At a recent film festival, I had the opportunity to watch three movies, Skeletons, Bird on a Wire and Mission London. As this is an RPG blog, I will discuss the lessons each offers in terms of gaming.
Mission London is a 2010 Bulgarian movie about the Bulgarian embassy in England – the dialogue is a mix of English and Bulgarian. It stars Bulgarian actors Julian Vergov, Ana Papadopulu and Georgi Staykov and English actors Ralph Brown and Alan Ford – Ford appeared in Guy Riche’s film Snatch and while his character in Mission London is different, every time he appeared on screen I expected him to start talking about the dietary habits of pigs. In any event, in this film the Bulgarian ambassador is under pressure from the wife of the Bulgarian president to get the Queen of England to appear at a Bulgarian embassy function. Eventually the ambassador hires the services of a unusual escort service, which provides look-a-likes for all manner of public figures for all manner of private appearances. The film is extremely Bulgarian. In any event, consider the possibilities of the party pulling off something requiring heroes, royals and nobles by hiring their stripper doubles. The mind boggles… in a happy way.
Bird on a Wire is both a 1973 and a 2010 documentary about a European tour by singer and songwriter Leonard Cohen. When first completed in 1973 by Tony Palmer, Cohen disliked the film feeling it was too aggressive. He took the negatives and set about reediting the work. Cohen is excellent singer, poet and performer* but that does not qualify him as a film editor and he apparently made a hash of the work. His reedit played for a few days and disappeared into the mists of the early 70s. Almost 40 years later, an associate of Palmer discovered several crates of the original footage moldering in a warehouse. Palmer purchased the footage and began studying the material, only to discover it consisted of a seemingly endless pile of short clips, poorly labeled and without sound. Palmer was going to give up when by accident he discovered the original soundtrack to his edit. With an intact sound track, Palmer possessed a definitive guide for rebuilding the original film – which he painstakingly did over the following months. The reassembled film follows Cohen and his “band” on tour from Glasgow through Europe to Jerusalem, both on stage and backstage. It offers an insightful view of encounters between performers and fans and even if fashions change, people do not.

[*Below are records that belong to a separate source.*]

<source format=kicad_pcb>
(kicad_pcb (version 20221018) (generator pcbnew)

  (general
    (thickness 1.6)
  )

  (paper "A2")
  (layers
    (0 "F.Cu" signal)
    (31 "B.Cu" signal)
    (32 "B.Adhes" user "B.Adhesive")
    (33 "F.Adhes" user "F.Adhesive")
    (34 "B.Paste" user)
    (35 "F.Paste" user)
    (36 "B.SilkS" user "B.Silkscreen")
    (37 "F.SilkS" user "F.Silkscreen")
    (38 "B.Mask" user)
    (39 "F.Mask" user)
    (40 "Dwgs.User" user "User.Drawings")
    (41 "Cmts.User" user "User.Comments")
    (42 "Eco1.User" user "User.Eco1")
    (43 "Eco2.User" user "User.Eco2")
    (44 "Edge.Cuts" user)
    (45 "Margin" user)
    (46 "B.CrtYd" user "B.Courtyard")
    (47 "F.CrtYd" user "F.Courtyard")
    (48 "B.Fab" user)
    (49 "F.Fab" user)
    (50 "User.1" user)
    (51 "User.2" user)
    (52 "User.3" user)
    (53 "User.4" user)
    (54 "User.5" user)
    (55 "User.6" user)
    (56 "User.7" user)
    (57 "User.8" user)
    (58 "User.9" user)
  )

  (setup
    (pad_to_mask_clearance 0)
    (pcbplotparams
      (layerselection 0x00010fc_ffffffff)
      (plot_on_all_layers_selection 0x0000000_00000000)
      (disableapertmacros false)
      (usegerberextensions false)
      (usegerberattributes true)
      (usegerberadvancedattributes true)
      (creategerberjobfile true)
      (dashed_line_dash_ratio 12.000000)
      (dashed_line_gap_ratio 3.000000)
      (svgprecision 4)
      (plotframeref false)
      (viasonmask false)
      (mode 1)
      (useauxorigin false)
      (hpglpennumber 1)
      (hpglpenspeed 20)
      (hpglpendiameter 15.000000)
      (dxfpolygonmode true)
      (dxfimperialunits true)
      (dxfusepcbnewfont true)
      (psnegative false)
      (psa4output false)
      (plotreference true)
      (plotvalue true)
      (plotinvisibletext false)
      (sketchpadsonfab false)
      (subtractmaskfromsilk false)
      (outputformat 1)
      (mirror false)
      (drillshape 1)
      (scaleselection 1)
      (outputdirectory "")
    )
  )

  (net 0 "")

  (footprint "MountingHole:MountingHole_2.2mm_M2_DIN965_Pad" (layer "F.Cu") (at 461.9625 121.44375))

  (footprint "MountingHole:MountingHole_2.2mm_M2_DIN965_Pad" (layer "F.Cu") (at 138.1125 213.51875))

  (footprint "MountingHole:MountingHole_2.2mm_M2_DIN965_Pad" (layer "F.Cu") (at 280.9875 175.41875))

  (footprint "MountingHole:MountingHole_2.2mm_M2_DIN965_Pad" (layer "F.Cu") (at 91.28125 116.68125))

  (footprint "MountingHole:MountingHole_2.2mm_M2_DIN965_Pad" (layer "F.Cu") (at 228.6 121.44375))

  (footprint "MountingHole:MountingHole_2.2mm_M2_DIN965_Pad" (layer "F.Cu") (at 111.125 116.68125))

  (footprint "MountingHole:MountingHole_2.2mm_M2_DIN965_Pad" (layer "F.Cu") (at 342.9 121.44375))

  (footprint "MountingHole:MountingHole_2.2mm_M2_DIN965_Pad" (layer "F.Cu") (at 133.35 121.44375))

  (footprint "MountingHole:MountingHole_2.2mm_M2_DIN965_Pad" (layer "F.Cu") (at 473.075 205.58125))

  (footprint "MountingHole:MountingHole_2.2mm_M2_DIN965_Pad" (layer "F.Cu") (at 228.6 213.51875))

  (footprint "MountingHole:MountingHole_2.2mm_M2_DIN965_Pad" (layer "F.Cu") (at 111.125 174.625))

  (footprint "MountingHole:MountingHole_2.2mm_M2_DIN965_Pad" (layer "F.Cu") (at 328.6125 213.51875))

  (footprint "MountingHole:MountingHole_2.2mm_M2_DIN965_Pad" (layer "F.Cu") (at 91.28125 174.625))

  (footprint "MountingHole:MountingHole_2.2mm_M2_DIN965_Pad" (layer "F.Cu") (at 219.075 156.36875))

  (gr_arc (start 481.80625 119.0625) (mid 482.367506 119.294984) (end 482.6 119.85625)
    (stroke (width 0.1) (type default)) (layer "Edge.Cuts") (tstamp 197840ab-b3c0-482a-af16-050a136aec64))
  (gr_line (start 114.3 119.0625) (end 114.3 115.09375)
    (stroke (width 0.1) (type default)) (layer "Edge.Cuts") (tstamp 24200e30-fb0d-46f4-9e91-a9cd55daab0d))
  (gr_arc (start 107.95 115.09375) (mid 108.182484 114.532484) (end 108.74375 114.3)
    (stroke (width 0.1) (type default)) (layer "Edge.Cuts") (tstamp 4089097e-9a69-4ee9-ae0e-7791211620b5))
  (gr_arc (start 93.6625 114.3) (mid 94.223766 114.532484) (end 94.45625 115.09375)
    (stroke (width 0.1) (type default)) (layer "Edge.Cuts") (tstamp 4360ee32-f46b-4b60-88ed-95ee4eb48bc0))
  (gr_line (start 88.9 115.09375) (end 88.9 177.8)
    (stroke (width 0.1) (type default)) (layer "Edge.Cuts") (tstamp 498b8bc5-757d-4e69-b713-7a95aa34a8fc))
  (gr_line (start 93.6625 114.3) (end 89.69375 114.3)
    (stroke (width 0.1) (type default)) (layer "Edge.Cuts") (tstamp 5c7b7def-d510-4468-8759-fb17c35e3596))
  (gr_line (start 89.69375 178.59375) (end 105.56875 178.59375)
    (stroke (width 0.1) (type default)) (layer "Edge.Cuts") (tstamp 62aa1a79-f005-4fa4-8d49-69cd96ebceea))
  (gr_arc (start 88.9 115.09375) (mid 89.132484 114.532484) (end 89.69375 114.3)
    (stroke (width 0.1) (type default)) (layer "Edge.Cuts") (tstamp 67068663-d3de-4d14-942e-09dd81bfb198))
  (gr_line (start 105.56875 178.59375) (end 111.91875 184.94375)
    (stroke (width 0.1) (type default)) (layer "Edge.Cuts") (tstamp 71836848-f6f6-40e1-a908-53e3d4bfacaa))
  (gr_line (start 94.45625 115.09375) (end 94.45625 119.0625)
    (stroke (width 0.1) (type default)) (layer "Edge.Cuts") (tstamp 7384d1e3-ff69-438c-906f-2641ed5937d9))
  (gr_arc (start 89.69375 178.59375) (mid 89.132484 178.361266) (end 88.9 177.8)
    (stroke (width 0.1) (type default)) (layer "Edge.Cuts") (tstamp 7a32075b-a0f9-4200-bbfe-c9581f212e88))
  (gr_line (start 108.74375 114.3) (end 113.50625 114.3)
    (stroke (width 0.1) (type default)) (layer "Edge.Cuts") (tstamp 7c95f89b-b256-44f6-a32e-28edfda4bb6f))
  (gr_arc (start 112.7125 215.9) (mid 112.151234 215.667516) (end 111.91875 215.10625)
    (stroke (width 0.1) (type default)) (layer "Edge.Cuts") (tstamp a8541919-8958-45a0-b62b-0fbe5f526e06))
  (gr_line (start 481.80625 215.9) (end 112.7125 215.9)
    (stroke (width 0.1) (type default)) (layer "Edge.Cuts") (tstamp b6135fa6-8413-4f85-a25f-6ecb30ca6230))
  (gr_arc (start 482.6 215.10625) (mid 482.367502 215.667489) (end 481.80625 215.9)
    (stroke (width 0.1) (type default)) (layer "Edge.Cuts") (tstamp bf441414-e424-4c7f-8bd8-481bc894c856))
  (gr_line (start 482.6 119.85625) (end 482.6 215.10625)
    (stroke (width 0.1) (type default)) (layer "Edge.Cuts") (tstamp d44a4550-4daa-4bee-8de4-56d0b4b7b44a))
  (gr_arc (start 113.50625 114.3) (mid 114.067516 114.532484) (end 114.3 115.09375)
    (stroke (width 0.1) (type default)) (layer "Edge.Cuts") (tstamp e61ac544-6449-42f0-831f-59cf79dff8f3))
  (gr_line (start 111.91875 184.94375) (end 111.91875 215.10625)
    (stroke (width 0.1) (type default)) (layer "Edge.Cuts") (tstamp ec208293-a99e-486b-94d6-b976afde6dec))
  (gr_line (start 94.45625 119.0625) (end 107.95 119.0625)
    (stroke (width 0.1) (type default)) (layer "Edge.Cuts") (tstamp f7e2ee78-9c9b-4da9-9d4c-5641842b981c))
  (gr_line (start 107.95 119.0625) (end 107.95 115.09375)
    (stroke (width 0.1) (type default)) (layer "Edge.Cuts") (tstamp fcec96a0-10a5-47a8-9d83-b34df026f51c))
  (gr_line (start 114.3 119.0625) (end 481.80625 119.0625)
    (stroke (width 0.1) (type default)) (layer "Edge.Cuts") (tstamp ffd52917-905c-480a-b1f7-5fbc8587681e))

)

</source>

People may generally be less hairy now than in 1973, but body language remains the same and it tells as much about the story as the words spoken. The lessons from the film are (A) do not turn over the originals of your work to anyone, keep copies for yourself, (B) remain open to the possibility of the unexpected miracle and (C) a miracle might turn the impossible into the possible, but it is still up to you to do the work.

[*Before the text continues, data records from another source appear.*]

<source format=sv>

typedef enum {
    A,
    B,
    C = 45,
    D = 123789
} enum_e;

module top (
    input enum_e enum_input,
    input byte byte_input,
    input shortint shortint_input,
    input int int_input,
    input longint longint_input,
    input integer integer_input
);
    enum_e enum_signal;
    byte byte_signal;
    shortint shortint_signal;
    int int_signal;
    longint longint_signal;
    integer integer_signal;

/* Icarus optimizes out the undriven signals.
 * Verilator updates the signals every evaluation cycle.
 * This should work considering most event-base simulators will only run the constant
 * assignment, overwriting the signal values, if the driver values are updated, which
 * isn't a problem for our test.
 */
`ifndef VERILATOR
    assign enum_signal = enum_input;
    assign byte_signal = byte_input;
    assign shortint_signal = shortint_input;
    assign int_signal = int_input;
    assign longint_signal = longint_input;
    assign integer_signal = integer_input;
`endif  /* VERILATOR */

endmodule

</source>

Skeletons is a 2010 film by British writer and director Nick Whitfield and film stars Andrew Buckley, Ed Gaughan, Tuppence Middleton, Paprika Steen and Jason Isaacs in an extended cameo. Of the three films, this one is the most intriguing, even if it is not actually the best. Skeletons tells the story of a pair of men with low-grade psychic powers hired to explore and reveal the secrets of a family to that family. In the opening scene, for example, the pair visits an engaged-couple and the groom to be is eager for men to use their powers… and oblivious to his fiancés reluctance. At no point is there an expositional dump “explaining” what is going on. The character who appears to be the stronger of their psychic duo is revealed to be the weaker, the apparently weaker fights for what he wants and psychic powers back lash on the users. Throughout all of this there is almost no exposition. To me, this worked because the film is not about the psychic powers, it is about the people dealing with each other and their situation. Director Whitfield answered questions after the showing of the film and when I asked him about the exposition, he said he wanted to keep the audience confused enough they would follow the film to find out what happened. In either case – the film not being about the superpowers but about the people, or keeping the audience at the right level of confusion – Skeletons is a solid film and an excellent example of a speculative fiction movie that explains as little as possible.
Except for Isaacs’s character, who wants to use the psychics to find Harry Potter. And Peter Pan. And possibly Mel Gibson.
*”Future” is an excellent song for any RPG villain.